Post-anthropocentric practices 2

Provocation 2: materials or materiality?(alive or dead)

The aim of this lecture was to investigate how we are entangled amongst non-human material and ecological worlds and temporalities.

The first topic of the lecture was the idea that if the containment of a material breaks, the wildness comes alive, for example in its wild state paint is a watery liquid but once placed in a container it becomes domesticated, if the pot is spilt then the paints wildness is revealed. Tim Ingold argues that material things are not solid, they are processes that are defined by the fact that they can’t always be controlled. There real agency lies precisely in the fact that ‘they cannot always be captured and contained.’ (Tim Ingold, 2010. p.8)

Part 2: From object to thing

An artefact can never exist independently, it is grown within a meshwork of relations. (See Jeremy Deller’s The history of the world)Image result for tim ingold lines

The word ‘object’ comes with baggage because it removes the items association with other things in the world. The world is not cut up into sections, therefore the idea of ‘objects’ and ‘things’ as being separate is a fallacy. Language and semantics cuts the world up and alters out visual perception. This is known as a Fait Accompli; something which is presented as finished and taken out of its processes of life.

What do there Anthropological ideas do for our practices? How can we use them?

In his paper ‘bringing things to life’ Ingold says that “the real house is a gathering of lives” meaning that the art gallery is an ‘eco-system’ of interacting art works. Paintings and installations should not be looked at as ‘islands’ on the gallery wall, but are in fact interconnected. For example Adam Linder’s Some strands of support’ is a performance reacting to the statue of Apollo Sauroktonos in the Tate Liverpool. “Our most fundamental architectural experiences…consist not of encounters…but of acts of approaching and entering.” (p.5) meaning that the at gallery is experienced as a ‘thing’ with deep connections and interactions.

Ingold also comments that “the real house is never finished…rainwater drips through the roof…feeding a fungal growth that threatens to decompose the timbers.” This raises the question of whether art works should be preserved or if they should be left open to change from the elements, preserving them may or may not be what the artist wanted. Keeping artworks in a preserved state seems to be part of human nature’s need to maintain; like the co-dependency between a dry stone wall and the need for its maker to maintain the wall’s state. However taking a painting out of the context of the gallery can alter its meaning; even the gallery space itself protects and preserves paintings, this is why paintings are shown in galleries and not within non-anthropocentric ecologies. If paintings were to be shown in woodland for example, they would have a different context and the meaning would change. In first year constellation with Jon Clarkson we were shown an artwork consisting of an unbroken painted line running from inside an abandoned building to the outer wall on the street.

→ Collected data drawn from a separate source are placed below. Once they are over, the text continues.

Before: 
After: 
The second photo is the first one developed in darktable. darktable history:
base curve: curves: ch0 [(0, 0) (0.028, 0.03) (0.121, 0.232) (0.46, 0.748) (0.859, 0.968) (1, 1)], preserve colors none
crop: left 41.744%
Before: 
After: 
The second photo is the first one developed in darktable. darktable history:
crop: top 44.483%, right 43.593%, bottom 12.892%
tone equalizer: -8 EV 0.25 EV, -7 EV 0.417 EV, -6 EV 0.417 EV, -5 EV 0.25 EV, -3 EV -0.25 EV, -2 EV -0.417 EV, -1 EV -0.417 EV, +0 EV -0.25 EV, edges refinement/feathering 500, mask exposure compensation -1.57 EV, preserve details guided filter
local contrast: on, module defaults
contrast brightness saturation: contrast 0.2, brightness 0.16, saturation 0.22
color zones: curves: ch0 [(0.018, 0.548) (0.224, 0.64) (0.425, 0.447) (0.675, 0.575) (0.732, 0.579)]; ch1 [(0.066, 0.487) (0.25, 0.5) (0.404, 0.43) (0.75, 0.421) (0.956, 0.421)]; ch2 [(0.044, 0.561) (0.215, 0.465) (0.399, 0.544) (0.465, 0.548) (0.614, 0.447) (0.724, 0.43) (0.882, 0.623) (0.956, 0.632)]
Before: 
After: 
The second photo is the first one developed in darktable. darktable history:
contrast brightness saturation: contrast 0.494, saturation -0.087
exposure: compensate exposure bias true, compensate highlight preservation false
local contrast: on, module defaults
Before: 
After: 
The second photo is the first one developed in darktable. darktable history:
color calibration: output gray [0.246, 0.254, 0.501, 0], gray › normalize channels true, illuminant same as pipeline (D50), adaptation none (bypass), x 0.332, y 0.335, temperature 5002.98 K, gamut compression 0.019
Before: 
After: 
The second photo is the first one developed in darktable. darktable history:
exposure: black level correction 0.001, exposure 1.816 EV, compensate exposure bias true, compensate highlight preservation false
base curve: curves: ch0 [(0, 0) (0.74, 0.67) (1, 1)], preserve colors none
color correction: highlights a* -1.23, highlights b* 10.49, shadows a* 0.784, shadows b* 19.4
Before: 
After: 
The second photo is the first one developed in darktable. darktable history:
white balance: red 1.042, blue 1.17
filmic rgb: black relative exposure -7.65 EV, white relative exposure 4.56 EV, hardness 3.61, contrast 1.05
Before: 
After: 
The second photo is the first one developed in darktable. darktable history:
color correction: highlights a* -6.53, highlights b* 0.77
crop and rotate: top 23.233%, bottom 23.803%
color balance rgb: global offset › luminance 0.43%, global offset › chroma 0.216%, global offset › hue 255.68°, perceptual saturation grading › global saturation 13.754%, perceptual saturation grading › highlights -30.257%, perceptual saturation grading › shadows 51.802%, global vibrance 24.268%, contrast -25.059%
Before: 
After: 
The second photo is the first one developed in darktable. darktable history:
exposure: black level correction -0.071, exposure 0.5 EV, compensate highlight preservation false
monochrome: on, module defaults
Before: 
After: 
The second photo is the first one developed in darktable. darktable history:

The line on the inside of the building was preserved but the outside weathered. There is room for painting to re-contextualize itself outside of the gallery space. The theory of the gallery being restrictive becomes impractical quite quickly, if all works of art were positioned outdoors, in public spaces it would become difficult to account for them all. The Yorkshire Sculpture Park works along these principals but art works that are fragile are still housed within a white cube space. Most artists would want there works to be preserved unless the purpose of the piece is for it to decay. No one would be paid for the upkeep of artworks and it would become difficult for the majority of people to access if they were kept outdoors.